Was an schützenden und stärkenden Praktiken zur Abwehr magischer Angriffe empfohlen wird, ist bisher leider nie zum Gegenstand ernsthafter empirischer Forschung geworden. Deshalb kann Hilfesuchenden vorerst nur geraten werden, sie auszuprobieren, sofern sie sich "geistig" verfolgt wähnen - nachdem psychiatrische oder psychotherapeutische Maßnahmen erfolglos geblieben sind. Auch wenn "weiße Magie" vielleicht nur als Placebo wirkt - Hauptsache, sie wirkt überhaupt, lindert Pein und besänftigt Verfolgungsängste. Wer noch fest im christlichen Glauben verwurzelt ist, mag auf Fürbitten zu Gott setzen. In jedem Fall hilfreich ist Selbstbewusstseinstraining, das die Überzeugung stärkt, unsichtbaren fremden Mächten nicht wehrlos ausgeliefert zu sein, sondern ihnen eigene Stärke entgegensetzen zu können. Parallelen zur "Besessenheit" drängen sich auf: Weshalb werden nur so wenige Menschen Opfer von Zudringlichkeiten aus der geistigen Welt, wenn doch womöglich jeder von uns ständig von unsichtbaren Wesen und Kräften umgeben ist? Psychologische Studien deuten darauf hin, dass Betroffene bestimmte Persönlichkeitsstrukturen aufweisen, die sie allem Anschein nach für derartige Heimsuchungen besonders empfänglich machen.

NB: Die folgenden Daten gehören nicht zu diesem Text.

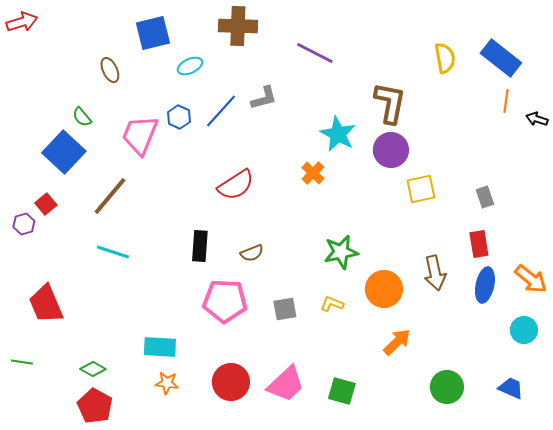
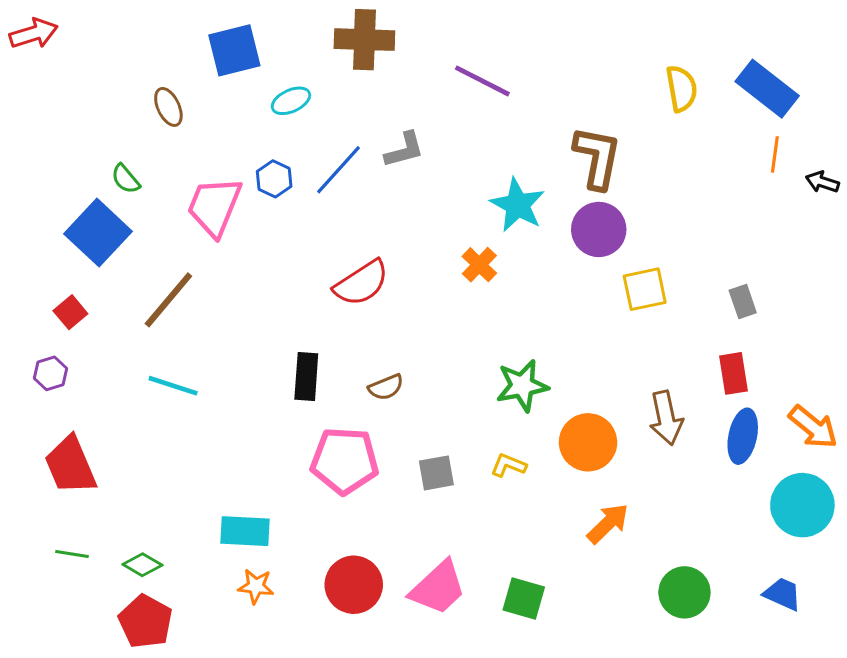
purple hexagon: (24, 224) -> (51, 373), moved
cyan circle: (524, 330) -> (802, 505), size x1.5
green line: (22, 362) -> (72, 554), moved

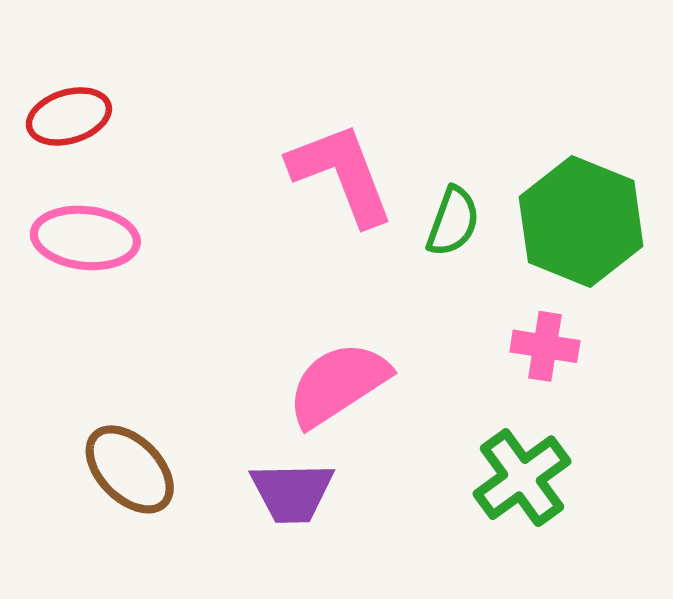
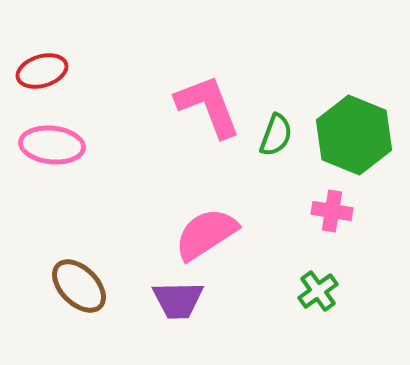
green cross: (522, 478) -> (318, 291), size x0.7

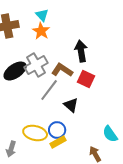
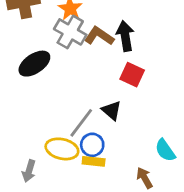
gray cross: (36, 65) -> (70, 32), moved, turned -30
brown L-shape: (62, 70) -> (99, 36), moved
gray line: (49, 90) -> (81, 123), moved
yellow rectangle: (58, 142) -> (94, 161), turned 35

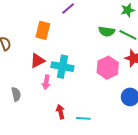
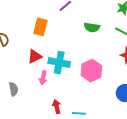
green semicircle: (107, 31) -> (92, 27), moved
pink hexagon: (108, 68) -> (91, 71), moved

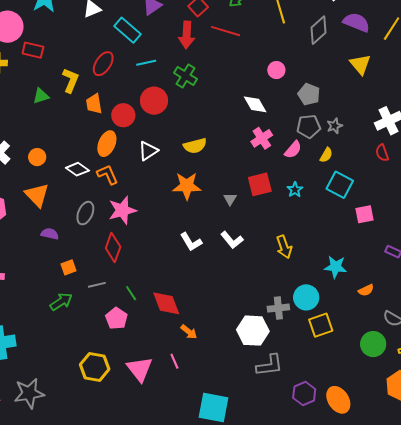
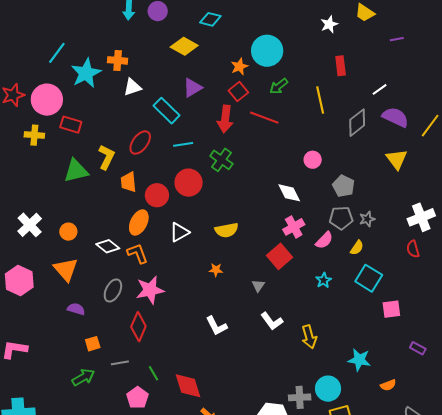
green triangle: (41, 96) -> (76, 171), size x1.5
red square: (260, 184) -> (280, 256), moved, turned -30
orange star: (187, 186) -> (216, 270), size x0.5
white L-shape: (232, 240) -> (272, 321), moved

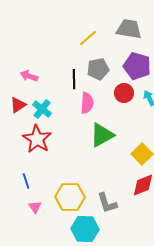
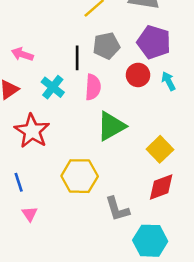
cyan cross: (42, 109) -> (53, 87), moved
yellow hexagon: (70, 197) -> (80, 176), moved
cyan hexagon: (85, 229) -> (150, 241), moved

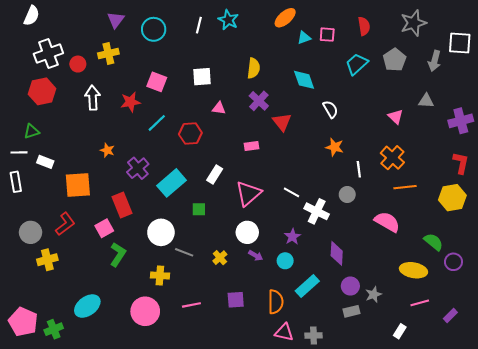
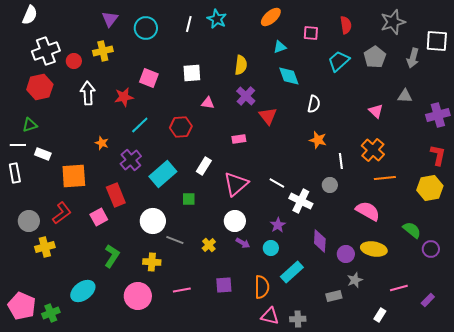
cyan triangle: (304, 38) -> (280, 47), moved
white semicircle: (330, 109) -> (314, 104), turned 42
cyan line: (157, 123) -> (140, 125), moved
green L-shape: (118, 254) -> (112, 256), moved
yellow ellipse: (413, 270) -> (374, 249), moved
purple circle: (350, 286) -> (346, 254), moved

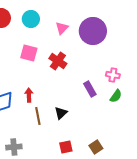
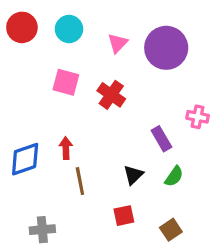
green semicircle: (116, 96) -> (174, 176), moved
black triangle: (61, 113) -> (133, 175), moved
red square: (66, 147) -> (124, 216), moved

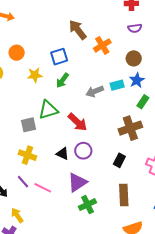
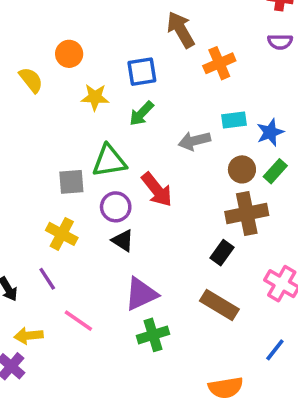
brown circle: (134, 58) -> (242, 169), moved
cyan rectangle: (117, 85) -> (234, 120), moved
purple circle: (83, 151) -> (116, 207), moved
black rectangle: (119, 160) -> (222, 253), moved
pink line: (43, 188) -> (78, 321), moved
brown rectangle: (124, 195) -> (219, 305), moved, turned -65
yellow arrow: (17, 215) -> (29, 336), turned -70

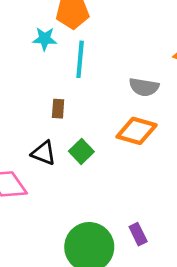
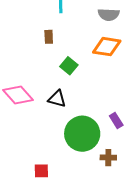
black triangle: (44, 153) -> (57, 99), moved

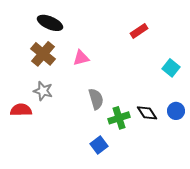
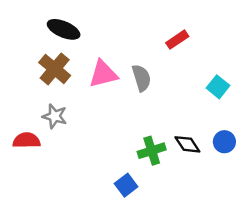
pink triangle: (81, 58) -> (103, 74), size x1.4
gray semicircle: (96, 99) -> (141, 78), moved

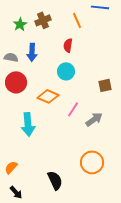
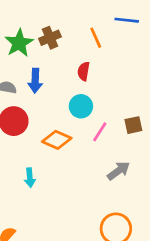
green star: (20, 24) -> (19, 43), size x1.5
pink line: (73, 109) -> (100, 132), moved
cyan arrow: (28, 124) -> (30, 178), size x0.6

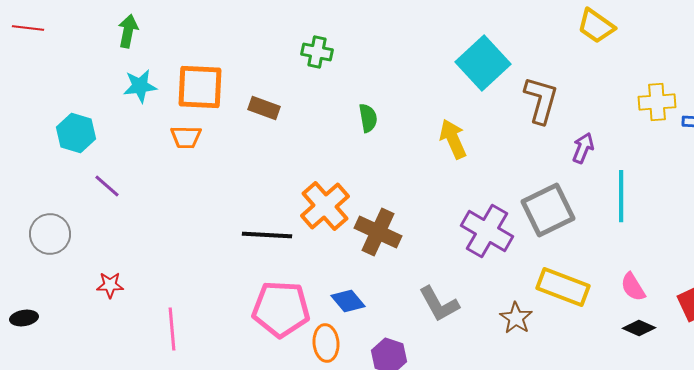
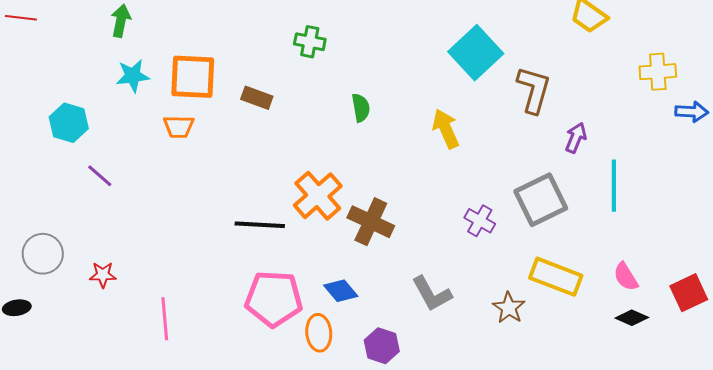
yellow cross: (657, 102) -> (658, 72), moved
purple cross: (487, 231) -> (480, 221), size x0.6
gray circle: (50, 234) -> (43, 254), moved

Ein schwarzmagisches Risiko, selbst wenn es nicht von der Hand zu weisen ist, sollten Patienten allerdings nicht überschätzen. Die zunehmende Hysterie um angeblich allgegenwärtige Psi-Attacken nutzt vor allem jenen, die mit ihrer professionellen "Abwehr" Geld verdienen. Zum einen denken die allermeisten Heiler nicht im Traum daran, ihre Fähigkeiten jemals zu "schwarzen" Zwecken zu nutzen, selbst wenn sie wüssten, wie sie dabei vorzugehen hätten. Was sie können, verstehen sie als Gottesgeschenk, das sie nicht missbrauchen dürfen. Wie erkennt und meidet man die wenigen Scharlatane, die es womöglich dennoch tun? Sie neigen zu Drohungen, zeigen Allmachtsgehabe, brüsten sich mit magischer Potenz.
Mir wäre wohler, wenn ich Kranken die Furcht vor Schattenseiten der Geistheilerei ausreden könnte; aber völlig ausschließen kann ich sie nicht, auch wenn ich sie fast immer für wahnhaft halte.
Doch selbst wenn von Flüchen und Verwünschungen tatsächlich eine ungesunde Form von Energie ausgehen sollte, überschätzen Kranke, die sich schwarzmagisch verfolgt wähnen, deren Stärke maßlos. Wie lange hätten Stalin und Hitler andernfalls wohl gelebt?
Quellenangaben und weitere Literaturhinweise in Geistheiler - Der Ratgeber.